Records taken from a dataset
==*==

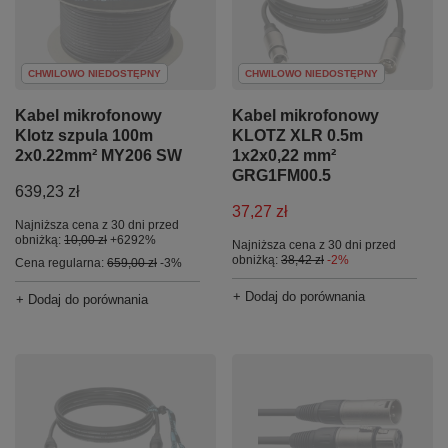
CHWILOWO NIEDOSTĘPNY
CHWILOWO NIEDOSTĘPNY
Kabel mikrofonowy
Kabel mikrofonowy
Klotz szpula 100m
KLOTZ XLR 0.5m
2x0.22mm² MY206 SW
1x2x0,22 mm²
GRG1FM00.5
639,23 zł
37,27 zł
Najniższa cena z 30 dni przed
obniżką:
10,00 zł
+6292%
Najniższa cena z 30 dni przed
obniżką:
38,42 zł
-2%
Cena regularna:
659,00 zł
-3%
+ Dodaj do porównania
+ Dodaj do porównania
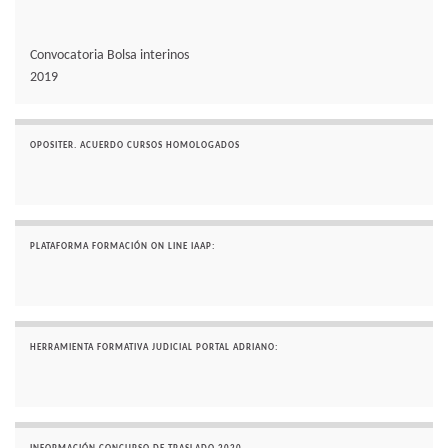
Convocatoria Bolsa interinos
2019
OPOSITER. ACUERDO CURSOS HOMOLOGADOS
PLATAFORMA FORMACIÓN ON LINE IAAP:
HERRAMIENTA FORMATIVA JUDICIAL PORTAL ADRIANO:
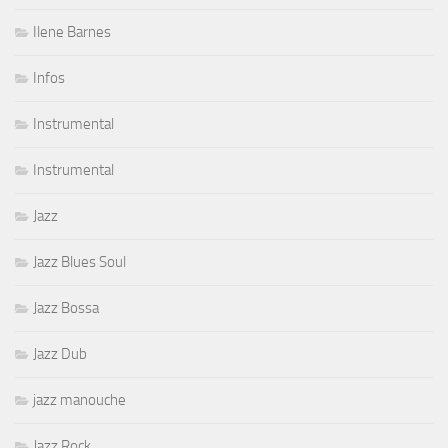
Ilene Barnes
Infos
Instrumental
Instrumental
Jazz
Jazz Blues Soul
Jazz Bossa
Jazz Dub
jazz manouche
Jazz Rock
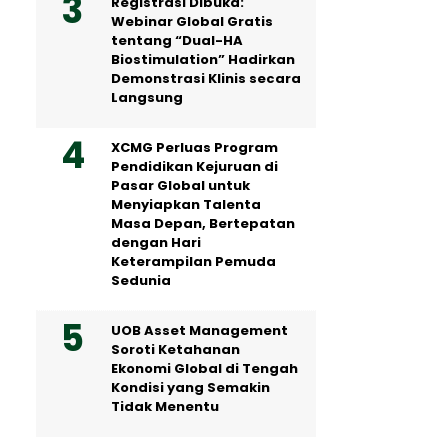
Registrasi Dibuka:
Webinar Global Gratis
tentang “Dual-HA
Biostimulation” Hadirkan
Demonstrasi Klinis secara
Langsung
XCMG Perluas Program
Pendidikan Kejuruan di
Pasar Global untuk
Menyiapkan Talenta
Masa Depan, Bertepatan
dengan Hari
Keterampilan Pemuda
Sedunia
UOB Asset Management
Soroti Ketahanan
Ekonomi Global di Tengah
Kondisi yang Semakin
Tidak Menentu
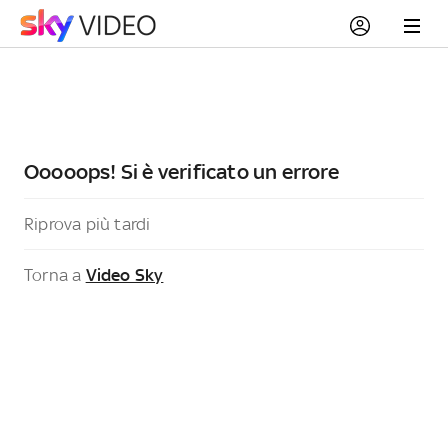
Ooooops! Si è verificato un errore
Riprova più tardi
Torna a
Video Sky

==*==

## Aim of the task
Reproduce every line of the records above without any changes, leaving the pictures out of your output.

## Solution for this task
CHWILOWO NIEDOSTĘPNY
CHWILOWO NIEDOSTĘPNY
Kabel mikrofonowy
Kabel mikrofonowy
Klotz szpula 100m
KLOTZ XLR 0.5m
2x0.22mm² MY206 SW
1x2x0,22 mm²
GRG1FM00.5
639,23 zł
37,27 zł
Najniższa cena z 30 dni przed
obniżką:
10,00 zł
+6292%
Najniższa cena z 30 dni przed
obniżką:
38,42 zł
-2%
Cena regularna:
659,00 zł
-3%
+ Dodaj do porównania
+ Dodaj do porównania
Convocatoria Bolsa interinos
2019
OPOSITER. ACUERDO CURSOS HOMOLOGADOS
PLATAFORMA FORMACIÓN ON LINE IAAP:
HERRAMIENTA FORMATIVA JUDICIAL PORTAL ADRIANO:
Ilene Barnes
Infos
Instrumental
Instrumental
Jazz
Jazz Blues Soul
Jazz Bossa
Jazz Dub
jazz manouche
Jazz Rock
Registrasi Dibuka:
Webinar Global Gratis
tentang “Dual-HA
Biostimulation” Hadirkan
Demonstrasi Klinis secara
Langsung
XCMG Perluas Program
Pendidikan Kejuruan di
Pasar Global untuk
Menyiapkan Talenta
Masa Depan, Bertepatan
dengan Hari
Keterampilan Pemuda
Sedunia
UOB Asset Management
Soroti Ketahanan
Ekonomi Global di Tengah
Kondisi yang Semakin
Tidak Menentu
Ooooops! Si è verificato un errore
Riprova più tardi
Torna a
Video Sky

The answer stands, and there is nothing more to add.